Note: This article was originally published on November 22nd, 2012 on the blog The Lighthouse
In its November 14th‘s editorial, The Globe and Mail accused Ubisoft Montreal of producing propaganda through its latest adventure game, Assassin’s Creed III, which is set during the American Revolution. The Canadian newspaper accused the Montreal-based studio of being biased towards American fans for economic reasons, of making false claims about the allegiance of Native Americans during colonial times, and of degrading the British, which is, according to The Globe and Mail, condescending towards Canada’s history. Most of the editorial is slander towards the game and Ubisoft Montreal.
The controversial Assassin’s Creed III Trailer
North American fans of the game can easily be lead to believe that Assassin’s Creed III is biased towards Americans because of Ubisoft Montreal’s North American advertising campaign. The game’s trailers do glorify the United-States, which is normal given the game’s historical context. Ubisoft Montreal had two advertising campaigns: one for North America and one for the United Kingdom. In the UK trailers, Connor Ratonhnhaké:ton Kenway, the game’s protagonist, can be seen killing American soldiers whereas the North American trailers were partially censored. Long time fans of Assassin’s Creed know that the game is about a feud between the Assassins and the Templars. Connor’s goals are protecting his village and assassinating Templars and not winning the revolution for the Americans. Connor’s targets include both Brits and Americans. Ubisoft Montreal may have censored their North American trailers to win over American fans, but the game itself does not favour the United-States.
The Globe and Mail claimed that First Nations fought side by side with the British during the war of 1812. That is irrelevant since the game is set during the American Revolution. Whether it was the war of 1812 or the American Revolution though, Native American tribes sided with European nations who could best serve their interests. As a result, some tribes were actually pitted against each other. The authors of the Globe‘s editorial probably made their bold claim because they were thinking of Joseph Thayendanegea Brandt, a Mohawk chief famous for fighting alongside the British during the American Revolution. Yet, Joseph Louis Cook (Akiatonharónkwen), an influential leader of African and Abenaki ancestry among the Mohawks, held a grudge against the British and fought them at Valley Forge. The rivalry between Brandt and Cook indeed divided the Mohawks. The Globe and Mail‘s argument is based on historical misconceptions and an oversimplification of history.

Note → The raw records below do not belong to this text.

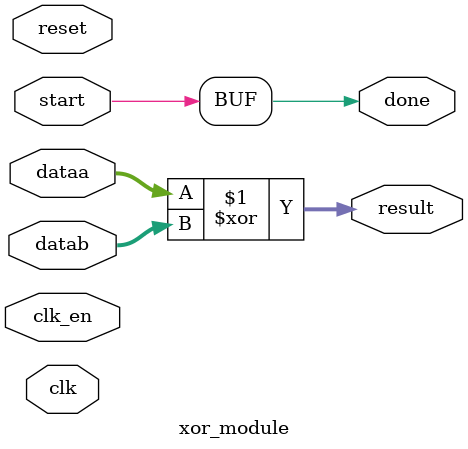
<source format=v>
/*
 * Filename : xor_module.v
 * Author : Arjun Passi
 * Version : 1.0
 * Description : This is a verilog module for NIOS-II
 *               Custom Instruction. It performs a XOR
 *               operation on two 32-bit numbers.
 */
module xor_module (  
              // System clock
              input wire clk,
	      
              // Clock enable
              input wire clk_en,

              // Synchronous reset
              input wire reset,

              // Commands custom instruction logic to start execution
              input wire start,

              // Custom instruction logic indicates to the processor
              // that execution is complete
              output wire done,
              
              // Input operand to custom instruction
              input wire [31:0] dataa,

              // Input operand to custom instruction
              input wire [31:0] datab,
              
              // Result of custom instruction
              output wire [31:0] result);


  assign done = start;
  assign result = dataa ^ datab;

endmodule

</source>
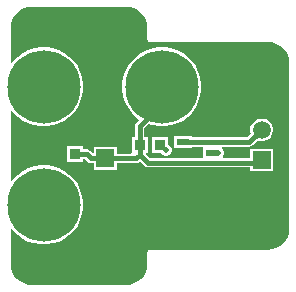
<source format=gtl>
G04*
G04 #@! TF.GenerationSoftware,Altium Limited,Altium Designer,21.7.2 (23)*
G04*
G04 Layer_Physical_Order=1*
G04 Layer_Color=255*
%FSLAX25Y25*%
%MOIN*%
G70*
G04*
G04 #@! TF.SameCoordinates,CD49883A-D9D7-4F0A-866F-15B73C44CB22*
G04*
G04*
G04 #@! TF.FilePolarity,Positive*
G04*
G01*
G75*
%ADD14R,0.04213X0.02362*%
%ADD15R,0.03800X0.03500*%
%ADD16R,0.03500X0.03800*%
%ADD24C,0.01500*%
%ADD25C,0.05906*%
%ADD26R,0.05906X0.05906*%
%ADD27C,0.01968*%
%ADD28C,0.24410*%
G36*
X367995Y352185D02*
X369370Y352049D01*
X370691Y351648D01*
X371909Y350997D01*
X372977Y350121D01*
X373853Y349054D01*
X374504Y347835D01*
X374905Y346514D01*
X375041Y345139D01*
X375041D01*
Y341202D01*
X375104Y340885D01*
X375283Y340616D01*
X375552Y340437D01*
X375869Y340374D01*
X415239D01*
Y340374D01*
X416614Y340238D01*
X417935Y339837D01*
X419153Y339186D01*
X420221Y338310D01*
X421097Y337243D01*
X421748Y336024D01*
X422149Y334703D01*
X422285Y333328D01*
X422285D01*
Y278210D01*
X422285D01*
X422149Y276835D01*
X421748Y275514D01*
X421097Y274296D01*
X420221Y273228D01*
X419153Y272352D01*
X417935Y271701D01*
X416614Y271300D01*
X415239Y271164D01*
Y271164D01*
X375869D01*
X375552Y271101D01*
X375283Y270922D01*
X375104Y270653D01*
X375041Y270336D01*
Y266399D01*
X375041D01*
X374905Y265024D01*
X374504Y263703D01*
X373853Y262485D01*
X372977Y261417D01*
X371909Y260541D01*
X370691Y259890D01*
X369370Y259489D01*
X367995Y259353D01*
Y259353D01*
X336499D01*
Y259353D01*
X335124Y259489D01*
X333803Y259890D01*
X332585Y260541D01*
X331517Y261417D01*
X330641Y262485D01*
X329990Y263703D01*
X329589Y265024D01*
X329453Y266399D01*
X329453D01*
Y277953D01*
X329929Y278108D01*
X330376Y277492D01*
X331844Y276024D01*
X333524Y274804D01*
X335373Y273861D01*
X337348Y273220D01*
X339398Y272895D01*
X341474D01*
X343524Y273220D01*
X345499Y273861D01*
X347348Y274804D01*
X349028Y276024D01*
X350496Y277492D01*
X351716Y279171D01*
X352659Y281021D01*
X353300Y282996D01*
X353625Y285046D01*
Y287122D01*
X353300Y289173D01*
X352659Y291147D01*
X351716Y292997D01*
X350496Y294676D01*
X349028Y296144D01*
X347348Y297364D01*
X345499Y298307D01*
X343524Y298948D01*
X341474Y299273D01*
X339398D01*
X337348Y298948D01*
X335373Y298307D01*
X333524Y297364D01*
X331844Y296144D01*
X330376Y294676D01*
X329929Y294061D01*
X329453Y294215D01*
Y317323D01*
X329929Y317478D01*
X330376Y316862D01*
X331844Y315394D01*
X333524Y314174D01*
X335373Y313231D01*
X337348Y312590D01*
X339398Y312265D01*
X341474D01*
X343524Y312590D01*
X345499Y313231D01*
X347348Y314174D01*
X349028Y315394D01*
X350496Y316862D01*
X351716Y318542D01*
X352659Y320391D01*
X353300Y322366D01*
X353625Y324416D01*
Y326492D01*
X353300Y328542D01*
X352659Y330517D01*
X351716Y332367D01*
X350496Y334046D01*
X349028Y335514D01*
X347348Y336734D01*
X345499Y337677D01*
X343524Y338318D01*
X341474Y338643D01*
X339398D01*
X337348Y338318D01*
X335373Y337677D01*
X333524Y336734D01*
X331844Y335514D01*
X330376Y334046D01*
X329929Y333431D01*
X329453Y333585D01*
Y345139D01*
X329453D01*
X329589Y346514D01*
X329990Y347835D01*
X330641Y349054D01*
X331517Y350121D01*
X332585Y350997D01*
X333803Y351648D01*
X335124Y352049D01*
X336499Y352185D01*
Y352185D01*
X367995D01*
Y352185D01*
D02*
G37*
%LPC*%
G36*
X380844Y338643D02*
X378768D01*
X376718Y338318D01*
X374743Y337677D01*
X372894Y336734D01*
X371214Y335514D01*
X369746Y334046D01*
X368526Y332367D01*
X367583Y330517D01*
X366942Y328542D01*
X366617Y326492D01*
Y324416D01*
X366942Y322366D01*
X367583Y320391D01*
X368526Y318542D01*
X369746Y316862D01*
X371214Y315394D01*
X372029Y314802D01*
X372069Y314303D01*
X371292Y313527D01*
X370952Y313018D01*
X370832Y312418D01*
Y308537D01*
X369713D01*
Y303463D01*
X369335Y303168D01*
X364740D01*
Y305340D01*
X357260D01*
Y303383D01*
X356760Y303257D01*
X355908Y304108D01*
X355400Y304448D01*
X354800Y304568D01*
X353437D01*
Y305587D01*
X348363D01*
Y300213D01*
X353437D01*
Y301432D01*
X354151D01*
X355092Y300492D01*
X355600Y300152D01*
X356200Y300032D01*
X357260D01*
Y297860D01*
X364740D01*
Y300032D01*
X371300D01*
X371900Y300152D01*
X372408Y300492D01*
X372450Y300533D01*
X373992Y298992D01*
X374500Y298652D01*
X375100Y298533D01*
X409360D01*
Y297360D01*
X416840D01*
Y304840D01*
X409360D01*
Y301667D01*
X400505D01*
X400313Y302130D01*
X400369Y302185D01*
X400668Y302908D01*
Y303692D01*
X400369Y304415D01*
X399851Y304932D01*
X399869Y305102D01*
X400002Y305433D01*
X409000D01*
X409600Y305552D01*
X410108Y305892D01*
X411795Y307578D01*
X412608Y307360D01*
X413592D01*
X414544Y307615D01*
X415396Y308107D01*
X416093Y308804D01*
X416585Y309656D01*
X416840Y310608D01*
Y311592D01*
X416585Y312544D01*
X416093Y313397D01*
X415396Y314093D01*
X414544Y314585D01*
X413592Y314840D01*
X412608D01*
X411656Y314585D01*
X410804Y314093D01*
X410107Y313397D01*
X409615Y312544D01*
X409360Y311592D01*
Y310608D01*
X409578Y309794D01*
X408351Y308568D01*
X389731D01*
Y308968D01*
X383944D01*
Y305031D01*
X389731D01*
Y305433D01*
X393253D01*
X393668Y305228D01*
X393668Y304932D01*
Y301667D01*
X375749D01*
X374454Y302963D01*
X374661Y303463D01*
X375087D01*
Y308537D01*
X373968D01*
Y311769D01*
X375262Y313063D01*
X376718Y312590D01*
X378768Y312265D01*
X380844D01*
X382894Y312590D01*
X384869Y313231D01*
X386719Y314174D01*
X388398Y315394D01*
X389866Y316862D01*
X391086Y318542D01*
X392029Y320391D01*
X392670Y322366D01*
X392995Y324416D01*
Y326492D01*
X392670Y328542D01*
X392029Y330517D01*
X391086Y332367D01*
X389866Y334046D01*
X388398Y335514D01*
X386719Y336734D01*
X384869Y337677D01*
X382894Y338318D01*
X380844Y338643D01*
D02*
G37*
G36*
X381987Y308537D02*
X376613D01*
Y303463D01*
X379458D01*
X379531Y303285D01*
X380085Y302731D01*
X380808Y302432D01*
X381592D01*
X382315Y302731D01*
X382869Y303285D01*
X383169Y304008D01*
Y304792D01*
X382869Y305515D01*
X382315Y306069D01*
X381987Y306205D01*
Y308537D01*
D02*
G37*
%LPD*%
D14*
X396562Y303260D02*
D03*
Y310740D02*
D03*
X386837Y307000D02*
D03*
D15*
X379300Y306000D02*
D03*
X372400D02*
D03*
D16*
X350900Y309800D02*
D03*
Y302900D02*
D03*
D24*
X356200Y301600D02*
X371300D01*
X372400Y302700D02*
Y312418D01*
X371300Y301600D02*
X372400Y302700D01*
Y302800D02*
X375100Y300100D01*
X412100D01*
X350900Y302750D02*
X351150Y303000D01*
X354800D01*
X356200Y301600D01*
X412100Y300100D02*
X413100Y301100D01*
X386837Y307000D02*
X409000D01*
X413100Y311100D01*
X372400Y312418D02*
X379806Y319824D01*
Y325454D01*
D25*
X413100Y311100D02*
D03*
X361000Y311600D02*
D03*
D26*
X413100Y301100D02*
D03*
X361000Y301600D02*
D03*
D27*
X398700Y303300D02*
D03*
X381200Y304400D02*
D03*
D28*
X379805Y285915D02*
D03*
X340436Y286084D02*
D03*
Y325454D02*
D03*
X379806D02*
D03*
M02*

</source>
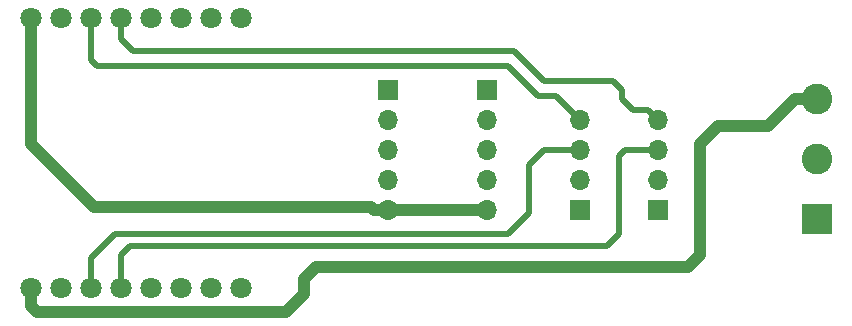
<source format=gbr>
%TF.GenerationSoftware,KiCad,Pcbnew,(5.0.2)-1*%
%TF.CreationDate,2021-01-29T10:22:33+01:00*%
%TF.ProjectId,radar_d1_mini_pcb,72616461-725f-4643-915f-6d696e695f70,rev?*%
%TF.SameCoordinates,Original*%
%TF.FileFunction,Copper,L2,Bot*%
%TF.FilePolarity,Positive*%
%FSLAX46Y46*%
G04 Gerber Fmt 4.6, Leading zero omitted, Abs format (unit mm)*
G04 Created by KiCad (PCBNEW (5.0.2)-1) date 29/01/2021 10:22:33*
%MOMM*%
%LPD*%
G01*
G04 APERTURE LIST*
%ADD10C,1.800000*%
%ADD11R,2.600000X2.600000*%
%ADD12C,2.600000*%
%ADD13R,1.700000X1.700000*%
%ADD14O,1.700000X1.700000*%
%ADD15C,1.000000*%
%ADD16C,0.500000*%
G04 APERTURE END LIST*
D10*
X123952000Y-139446000D03*
X121412000Y-139446000D03*
X118872000Y-139446000D03*
X116332000Y-139446000D03*
X113792000Y-139446000D03*
X111252000Y-139446000D03*
X108712000Y-139446000D03*
X106172000Y-139446000D03*
X106172000Y-116586000D03*
X108712000Y-116586000D03*
X111252000Y-116586000D03*
X113792000Y-116586000D03*
X116332000Y-116586000D03*
X118872000Y-116586000D03*
X121412000Y-116586000D03*
X123952000Y-116586000D03*
D11*
X172720000Y-133604000D03*
D12*
X172720000Y-128524000D03*
X172720000Y-123444000D03*
D13*
X159258000Y-132842000D03*
D14*
X159258000Y-130302000D03*
X159258000Y-127762000D03*
X159258000Y-125222000D03*
X152654000Y-125222000D03*
X152654000Y-127762000D03*
X152654000Y-130302000D03*
D13*
X152654000Y-132842000D03*
X144780000Y-122682000D03*
D14*
X144780000Y-125222000D03*
X144780000Y-127762000D03*
X144780000Y-130302000D03*
X144780000Y-132842000D03*
X136398000Y-132842000D03*
X136398000Y-130302000D03*
X136398000Y-127762000D03*
X136398000Y-125222000D03*
D13*
X136398000Y-122682000D03*
D15*
X106680000Y-141478000D02*
X106172000Y-140970000D01*
X127762000Y-141478000D02*
X106680000Y-141478000D01*
X129286000Y-138684000D02*
X129286000Y-139954000D01*
X130302000Y-137668000D02*
X129286000Y-138684000D01*
X161798000Y-137668000D02*
X130302000Y-137668000D01*
X170881523Y-123444000D02*
X168595523Y-125730000D01*
X129286000Y-139954000D02*
X127762000Y-141478000D01*
X172720000Y-123444000D02*
X170881523Y-123444000D01*
X168595523Y-125730000D02*
X164338000Y-125730000D01*
X164338000Y-125730000D02*
X162814000Y-127254000D01*
X106172000Y-140970000D02*
X106172000Y-139446000D01*
X162814000Y-127254000D02*
X162814000Y-136652000D01*
X162814000Y-136652000D02*
X161798000Y-137668000D01*
D16*
X156464000Y-127762000D02*
X155956000Y-128270000D01*
X159258000Y-127762000D02*
X156464000Y-127762000D01*
X155956000Y-128270000D02*
X155956000Y-134874000D01*
X155956000Y-134874000D02*
X154940000Y-135890000D01*
X113792000Y-136652000D02*
X113792000Y-139446000D01*
X154940000Y-135890000D02*
X114554000Y-135890000D01*
X114554000Y-135890000D02*
X113792000Y-136652000D01*
X111252000Y-136906000D02*
X111252000Y-139446000D01*
X149606000Y-127762000D02*
X148336000Y-129032000D01*
X152654000Y-127762000D02*
X149606000Y-127762000D01*
X148336000Y-133096000D02*
X146558000Y-134874000D01*
X146558000Y-134874000D02*
X113284000Y-134874000D01*
X148336000Y-129032000D02*
X148336000Y-133096000D01*
X113284000Y-134874000D02*
X111252000Y-136906000D01*
X111252000Y-120142000D02*
X111252000Y-116586000D01*
X111760000Y-120650000D02*
X111252000Y-120142000D01*
X146558000Y-120650000D02*
X111760000Y-120650000D01*
X149098000Y-123190000D02*
X146558000Y-120650000D01*
X152654000Y-125222000D02*
X150622000Y-123190000D01*
X150622000Y-123190000D02*
X149098000Y-123190000D01*
X158408001Y-124372001D02*
X157138001Y-124372001D01*
X159258000Y-125222000D02*
X158408001Y-124372001D01*
X157138001Y-124372001D02*
X156210000Y-123444000D01*
X156210000Y-123444000D02*
X156210000Y-122682000D01*
X156210000Y-122682000D02*
X155448000Y-121920000D01*
X155448000Y-121920000D02*
X149606000Y-121920000D01*
X149606000Y-121920000D02*
X147066000Y-119380000D01*
X147066000Y-119380000D02*
X114808000Y-119380000D01*
X113792000Y-118364000D02*
X113792000Y-116586000D01*
X114808000Y-119380000D02*
X113792000Y-118364000D01*
D15*
X106172000Y-127254000D02*
X106172000Y-116586000D01*
X111506000Y-132588000D02*
X106172000Y-127254000D01*
X134941919Y-132588000D02*
X111506000Y-132588000D01*
X136398000Y-132842000D02*
X135195919Y-132842000D01*
X135195919Y-132842000D02*
X134941919Y-132588000D01*
X144780000Y-132842000D02*
X136398000Y-132842000D01*
M02*

</source>
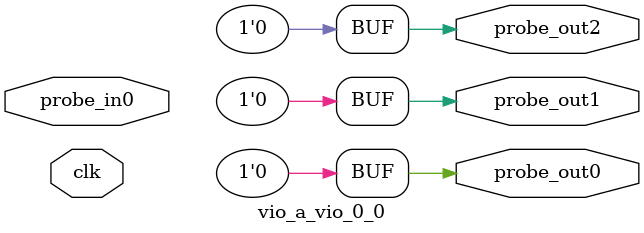
<source format=v>
`timescale 1ns / 1ps
module vio_a_vio_0_0 (
clk,
probe_in0,
probe_out0,
probe_out1,
probe_out2
);

input clk;
input [3 : 0] probe_in0;

output reg [0 : 0] probe_out0 = 'h0 ;
output reg [0 : 0] probe_out1 = 'h0 ;
output reg [0 : 0] probe_out2 = 'h0 ;


endmodule

</source>
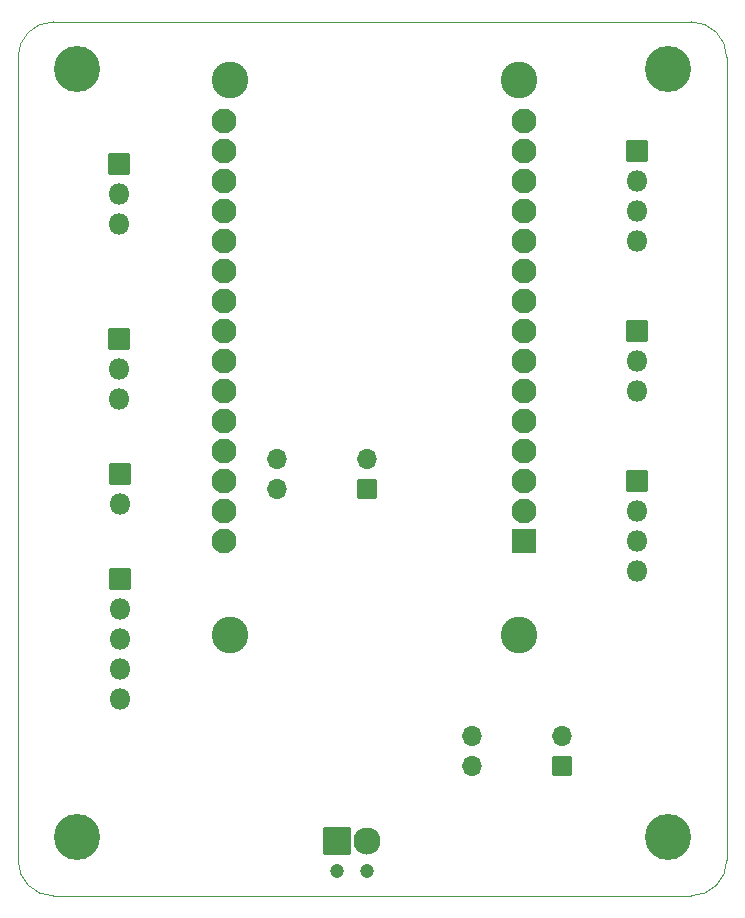
<source format=gbr>
%TF.GenerationSoftware,KiCad,Pcbnew,(6.0.7)*%
%TF.CreationDate,2022-08-26T02:08:05+02:00*%
%TF.ProjectId,airpcb_smd,61697270-6362-45f7-936d-642e6b696361,rev?*%
%TF.SameCoordinates,Original*%
%TF.FileFunction,Soldermask,Bot*%
%TF.FilePolarity,Negative*%
%FSLAX46Y46*%
G04 Gerber Fmt 4.6, Leading zero omitted, Abs format (unit mm)*
G04 Created by KiCad (PCBNEW (6.0.7)) date 2022-08-26 02:08:05*
%MOMM*%
%LPD*%
G01*
G04 APERTURE LIST*
G04 Aperture macros list*
%AMRoundRect*
0 Rectangle with rounded corners*
0 $1 Rounding radius*
0 $2 $3 $4 $5 $6 $7 $8 $9 X,Y pos of 4 corners*
0 Add a 4 corners polygon primitive as box body*
4,1,4,$2,$3,$4,$5,$6,$7,$8,$9,$2,$3,0*
0 Add four circle primitives for the rounded corners*
1,1,$1+$1,$2,$3*
1,1,$1+$1,$4,$5*
1,1,$1+$1,$6,$7*
1,1,$1+$1,$8,$9*
0 Add four rect primitives between the rounded corners*
20,1,$1+$1,$2,$3,$4,$5,0*
20,1,$1+$1,$4,$5,$6,$7,0*
20,1,$1+$1,$6,$7,$8,$9,0*
20,1,$1+$1,$8,$9,$2,$3,0*%
G04 Aperture macros list end*
%TA.AperFunction,Profile*%
%ADD10C,0.050000*%
%TD*%
%ADD11C,3.100000*%
%ADD12RoundRect,0.050000X1.000000X1.000000X-1.000000X1.000000X-1.000000X-1.000000X1.000000X-1.000000X0*%
%ADD13C,2.100000*%
%ADD14C,1.200000*%
%ADD15RoundRect,0.050000X-1.100000X-1.100000X1.100000X-1.100000X1.100000X1.100000X-1.100000X1.100000X0*%
%ADD16C,2.300000*%
%ADD17RoundRect,0.050000X0.800000X0.800000X-0.800000X0.800000X-0.800000X-0.800000X0.800000X-0.800000X0*%
%ADD18O,1.700000X1.700000*%
%ADD19C,3.900000*%
%ADD20RoundRect,0.050000X-0.850000X-0.850000X0.850000X-0.850000X0.850000X0.850000X-0.850000X0.850000X0*%
%ADD21O,1.800000X1.800000*%
G04 APERTURE END LIST*
D10*
X103000000Y-50000000D02*
G75*
G03*
X100000000Y-53000000I0J-3000000D01*
G01*
X103000000Y-50000000D02*
X157000000Y-50000000D01*
X100000000Y-121000000D02*
G75*
G03*
X103000000Y-124000000I3000000J0D01*
G01*
X160000000Y-53000000D02*
G75*
G03*
X157000000Y-50000000I-3000000J0D01*
G01*
X160000000Y-53000000D02*
X160000000Y-121000000D01*
X103000000Y-124000000D02*
X157000000Y-124000000D01*
X100000000Y-53000000D02*
X100000000Y-121000000D01*
X157000000Y-124000000D02*
G75*
G03*
X160000000Y-121000000I0J3000000D01*
G01*
D11*
%TO.C,U3*%
X142445000Y-101890000D03*
X142445000Y-54940000D03*
X117935000Y-54940000D03*
X117935000Y-101890000D03*
D12*
X142865000Y-93930000D03*
D13*
X142865000Y-91390000D03*
X142865000Y-88850000D03*
X142865000Y-86310000D03*
X142865000Y-83770000D03*
X142865000Y-81230000D03*
X142865000Y-78690000D03*
X142865000Y-76150000D03*
X142865000Y-73610000D03*
X142865000Y-71070000D03*
X142865000Y-68530000D03*
X142865000Y-65990000D03*
X142865000Y-63450000D03*
X142865000Y-60910000D03*
X142865000Y-58370000D03*
X117465000Y-58370000D03*
X117465000Y-60910000D03*
X117465000Y-63450000D03*
X117465000Y-65990000D03*
X117465000Y-68530000D03*
X117465000Y-71070000D03*
X117465000Y-73610000D03*
X117465000Y-76150000D03*
X117465000Y-78690000D03*
X117465000Y-81230000D03*
X117465000Y-83770000D03*
X117465000Y-86310000D03*
X117465000Y-88850000D03*
X117465000Y-91390000D03*
X117465000Y-93930000D03*
%TD*%
D14*
%TO.C,J4*%
X127000000Y-121920000D03*
X129540000Y-121920000D03*
D15*
X127000000Y-119380000D03*
D16*
X129540000Y-119380000D03*
%TD*%
D17*
%TO.C,U2*%
X146040000Y-113035000D03*
D18*
X146040000Y-110495000D03*
X138420000Y-110495000D03*
X138420000Y-113035000D03*
%TD*%
D19*
%TO.C,H1*%
X105000000Y-54000000D03*
%TD*%
D20*
%TO.C,J2*%
X152400000Y-88900000D03*
D21*
X152400000Y-91440000D03*
X152400000Y-93980000D03*
X152400000Y-96520000D03*
%TD*%
D20*
%TO.C,J1*%
X152400000Y-60960000D03*
D21*
X152400000Y-63500000D03*
X152400000Y-66040000D03*
X152400000Y-68580000D03*
%TD*%
D20*
%TO.C,J7*%
X108585000Y-76835000D03*
D21*
X108585000Y-79375000D03*
X108585000Y-81915000D03*
%TD*%
D17*
%TO.C,U1*%
X129540000Y-89535000D03*
D18*
X129540000Y-86995000D03*
X121920000Y-86995000D03*
X121920000Y-89535000D03*
%TD*%
D20*
%TO.C,J9*%
X108585000Y-62066000D03*
D21*
X108585000Y-64606000D03*
X108585000Y-67146000D03*
%TD*%
D19*
%TO.C,H2*%
X155000000Y-54000000D03*
%TD*%
D20*
%TO.C,J8*%
X152400000Y-76200000D03*
D21*
X152400000Y-78740000D03*
X152400000Y-81280000D03*
%TD*%
D20*
%TO.C,J3*%
X108610000Y-88285000D03*
D21*
X108610000Y-90825000D03*
%TD*%
D19*
%TO.C,H4*%
X105000000Y-119000000D03*
%TD*%
%TO.C,H3*%
X155000000Y-119000000D03*
%TD*%
D20*
%TO.C,J11*%
X108610000Y-97185000D03*
D21*
X108610000Y-99725000D03*
X108610000Y-102265000D03*
X108610000Y-104805000D03*
X108610000Y-107345000D03*
%TD*%
M02*

</source>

It seems that The Globe and Mail‘s editorial was more about boosting the popularity of the Queen of England and Canada’s British colonial past than pointing out historical inaccuracies. What better thing to do than attack a popular game developed in a popular studio based in Quebec, the province that has been most critical of England’s role in Canadian history? If Canada wants to find its identity, it must, of course, remember its past, but it should not cling on to symbols that are contrary to its independence. Ubisoft Montreal worked with Mohawk consultants on the game and popular magazines and gaming websites have thoroughly reviewed Assassin’s Creed III. They did their homework: The Globe and Mail should have done theirs too.